The Aoki Bud Light shoot in 2018 is the shoot I keep going back to. Not because it was the biggest. Bigger shoots happened on both sides of it. I go back to it because it is the cleanest case I have of a project that ran a full traditional pipeline once, in real production, with a real budget, and which I have now rebuilt twice in 2026 in AI tools, once for myself and once as a teaching pass for a client who wanted to understand what changed. The frame by frame comparison is the most honest version of the answer to the question I get asked the most. What did AI actually change.
The 2018 shoot, by the numbers
The brief came through Common Good in Toronto. The client was Anheuser-Busch InBev through Bud Light. The talent was Steve Aoki. The deliverable was a sub-series inside the Bud Light Living master campaign, with cuts for broadcast, social, and behind the scenes. The locations were Las Vegas for the stage, Toronto for the green room, and exterior plate in a third city which I will not name because that was a closed lot.
Pre-vis took six weeks. I will break that down because the number on its own does not communicate the texture. Week one was the script lock and the agency revisions. Week two was the storyboard pass with the lead board artist. Week three was the animatic, hand assembled with library music and rough motion. Week four was the body type reference shoot, which sounds clinical and was, because the agency needed to approve the silhouette of every dancer in the venue scenes before casting could even start its real work. Week five was the recut animatic with the new references, plus the second agency revision. Week six was the lockdown and the cost report.
The agency, the client, the production company, and the director all signed off on a document that took six weeks and roughly forty thousand dollars in pre-vis spend to produce. The shoot then ran four days of principal across two countries. The edit ran nine weeks. The total cycle from brief to broadcast cut was four months and change.
The 2026 reconstruction
I rebuilt the pre-vis in May of 2026 using the hybrid pipeline I wrote about at length elsewhere on this site. Veo for the talent reference and the green room scenes. Sora for the stage moves and the establishing exterior. Kling for one specific dream-logic insert that the original cut did not have but that the reconstruction does because the tools made it cheap enough to add.
Total time from script note to a watchable rough cut was thirty minutes. Not thirty hours. Thirty minutes. I am being precise because the number sounds rhetorical. It is not. The script note was at 14:02. The rough cut existed at 14:34. I have the file timestamps.
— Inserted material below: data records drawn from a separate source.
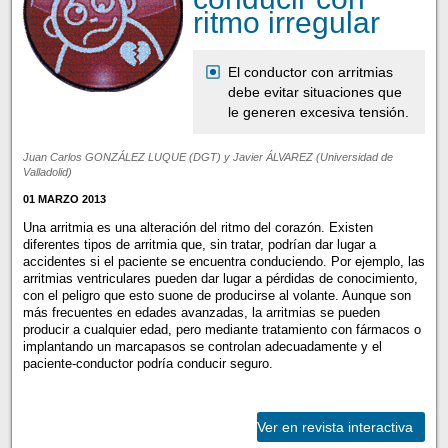
ritmo irregular
El conductor con arritmias
debe evitar situaciones que
le generen excesiva tensión.
Juan Carlos GONZÁLEZ LUQUE (DGT) y Javier ÁLVAREZ (Universidad de
Valladolid)
01 MARZO 2013
Una arritmia es una alteración del ritmo del corazón. Existen
diferentes tipos de arritmia que, sin tratar, podrían dar lugar a
accidentes si el paciente se encuentra conduciendo. Por ejemplo, las
arritmias ventriculares pueden dar lugar a pérdidas de conocimiento,
con el peligro que esto suone de producirse al volante. Aunque son
más frecuentes en edades avanzadas, la arritmias se pueden
producir a cualquier edad, pero mediante tratamiento con fármacos o
implantando un marcapasos se controlan adecuadamente y el
paciente-conductor podría conducir seguro.
Ver en revista interactiva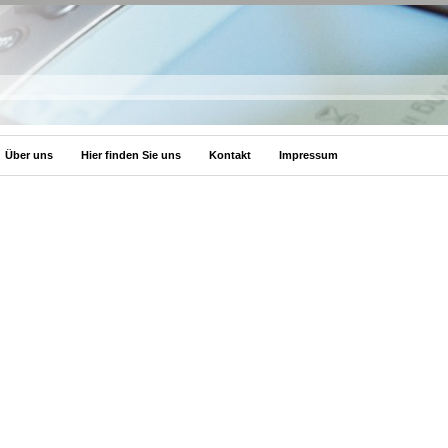
Über uns
Hier finden Sie uns
Kontakt
Impressum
The body type reference shoot, which in 2018 took a full week and cost three thousand dollars in talent and lighting, was now twelve minutes of model output. The agency would see the same approval surface. The casting team would still cast real humans against the AI silhouette. The function of the reference does not change. The labor of producing it collapses.
The agency proof-of-concept cutaways, which in 2018 were a separate sub-shoot stitched in during the post window, now exist inside the pre-vis itself. The agency sees them on day one. The client sees them on day one. If the client hates them, you cut them at zero cost. In 2018, if the client hated them, you had already shot them.
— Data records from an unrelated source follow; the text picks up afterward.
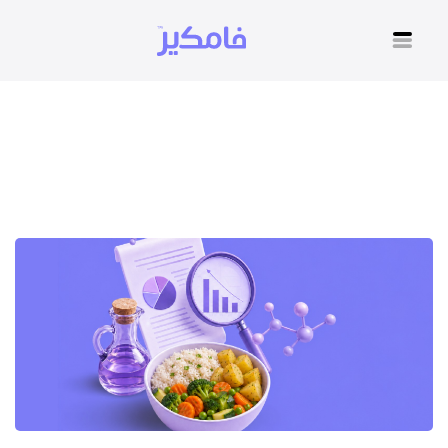
نقد نظام الطيبات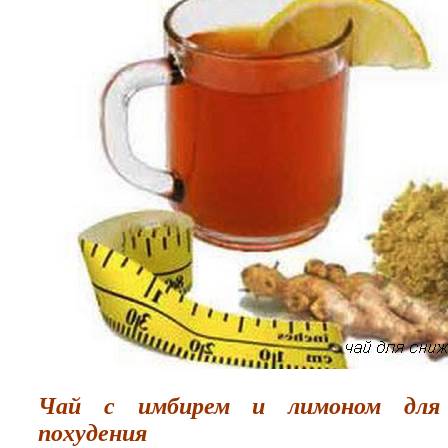
Чай с имбирем и лимоном для
похудения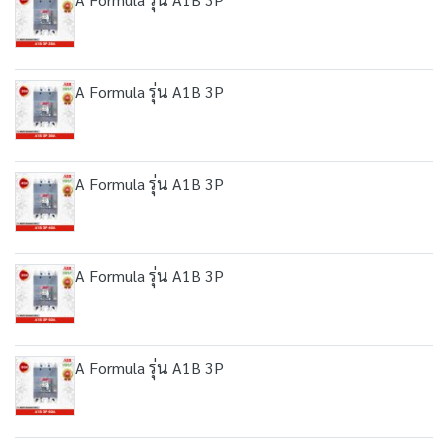
A Formula รุ่น A1B 3P
A Formula รุ่น A1B 3P
A Formula รุ่น A1B 3P
A Formula รุ่น A1B 3P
The storyboard pass, which in 2018 cost a board artist a week of work, was now five hours of model curation. The actual visual quality of the boards is higher in 2026 because the model can produce a finished frame rather than a stylized indication. The board artist as a role does not disappear. The role becomes the curator of model output rather than the maker of pen and paper indications. Some board artists made that transition easily. Others did not.
What stayed the same
The director still picked every shot. That has not changed. Every frame that survived the cut in 2018 survived because I picked it. Every frame that survived in the 2026 reconstruction survived because I picked it. The model produced a thousand frames a day. The director picked the fifty that mattered. That is the same labor it has always been. The unit of measurement is the eye, not the file.
The cast still mattered. In 2018, Aoki was Aoki because Aoki has been Aoki for two decades. No model output can replicate the specific gravity of a real performer who has earned a specific reading from an audience over a real career. In the 2026 reconstruction, the Aoki frames are an approximation. They are good enough to plan a shoot. They are not the deliverable. The deliverable is still a real human in a real frame.
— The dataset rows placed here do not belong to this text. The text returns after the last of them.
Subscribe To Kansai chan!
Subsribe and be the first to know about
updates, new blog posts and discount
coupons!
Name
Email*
The cut still mattered. The most important shots in the 2018 master cut were the ones I held a beat longer than the agency wanted. Those shots survive the 2026 reconstruction because I held them again, on instinct, the same instinct. The tool does not know which shots to hold. The director knows.
What changed
The cost of iteration changed. That is the only honest answer. Forty thousand dollars and six weeks for the 2018 pre-vis. Roughly two hundred dollars in inference credits and thirty minutes for the 2026 reconstruction. The ratio is not subtle. It is two hundred to one in dollars and roughly two thousand to one in time.
The director still made the shot. The AI made the iteration possible. That is the sentence I have settled on after rebuilding this project twice. The director still made the shot. The AI made the iteration possible.
Amos LeBlanc, the older byline spelling, was the EP credit on the 2018 master campaign through Common Good Toronto. The 2026 reconstruction sits in the working archive at amosleblanc.com/ai and is the cleanest teaching case I have for what the new pipeline actually does. It does not replace the director. It returns the director to the question they were supposed to be answering all along, which is what the shot is for.